J.M.W. Turner: Sketchbooks, Drawings and Watercolours

ISBN 978-1-84976-386-8

Joseph Mallord William Turner Cochem from Cond c.1839

Joseph Mallord William Turner 1775–1851
Cochem from Cond c.1839
D24725
Turner Bequest CCLIX 160
Gouache and watercolour on blue wove paper, 139 x 190 mm
Blind-stamped with Turner Bequest monogram bottom right
Stamped in black ‘CCLIX–160’ bottom right
Accepted by the nation as part of the Turner Bequest 1856
Here Turner depicts the Moselle town of Cochem in Germany. Cochem’s ancient feudal stronghold, the Reichsburg Castle, can be seen atop a conical mount at left, shaded with warm terracotta-toned gouache. Part of the castle and ridge catches the sunlight and is ‘illumined’, as Quin writes, with yellow gouache that gleams ‘with the lustre of burnished steel armour’.1
Turner employs a striking, and contrastive, technique to picture Cochem itself. He does not colour the town with the same broad applications of gouache or watercolour wash used for the surrounding hillside. Instead, the artist has smudged white gouache over a translucent veil of grey-green watercolour, then, in turn, he has drawn the architecture of Cochem over the gouache with hairline strokes of pen and black ink. Most visible among these buildings is the baroque steeple of St Martin’s Church (see Tate D20253; Turner Bequest CCXXI T for a closer view). The softly smudged white gouache evokes a heavy-hanging atmospheric haze, falling like powdery mist over Cochem.

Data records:

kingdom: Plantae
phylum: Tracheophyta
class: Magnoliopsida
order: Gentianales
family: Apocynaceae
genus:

Task requirements: Carry on the catalogue entry about Turner's "Cochem from Cond" from the point where it stops.

Result for this task:
The impressionistic character of this work is emphasised further by Turner’s rendering of a group of figures, perhaps travellers or locals, on a road in the foreground at bottom right. Drawn freely and swiftly in fine red ink, Turner only delineates the figures’ bodies in summary outline, making no attempt to reproduce their three-dimensional form. This abbreviated linear rendering of the figures, coupled with the living motion implied by their gestures and postures, could be understood to be Turner’s way of showing the ‘trace’ of human activity and movement on this road near Cochem. That is to say these figures in the foreground, represented in a manner which renders them not entirely whole or substantial, emblematise transience or at least communicate to the viewer the fleeting comings and goings of people over time in a certain place.
This drawing is related to two detailed full-page pencil sketches: Tate D28360–D28361; Turner Bequest CCXC 5a–6. For other gouaches of Cochem see Tate D20238, D24723, D28986; Turner Bequest CCXXI E, CCLIX 158, CCXCII 39.
1
Michael Joseph Quin, Steam voyages on the Seine, the Moselle, & the Rhine: with railroad visits to the principal cities of Belgium, London 1843, p.49.
Verso:
Inscribed in pencil ‘CCLIX 160’ bottom right.

Alice Rylance-Watson
September 2013

How to cite

Alice Rylance-Watson, ‘Cochem from Cond c.1839 by Joseph Mallord William Turner’, catalogue entry, September 2013, in David Blayney Brown (ed.), J.M.W. Turner: Sketchbooks, Drawings and Watercolours, Tate Research Publication, November 2014, https://www.tate.org.uk/art/research-publications/jmw-turner/joseph-mallord-william-turner-cochem-from-cond-r1151002, accessed 19 April 2024.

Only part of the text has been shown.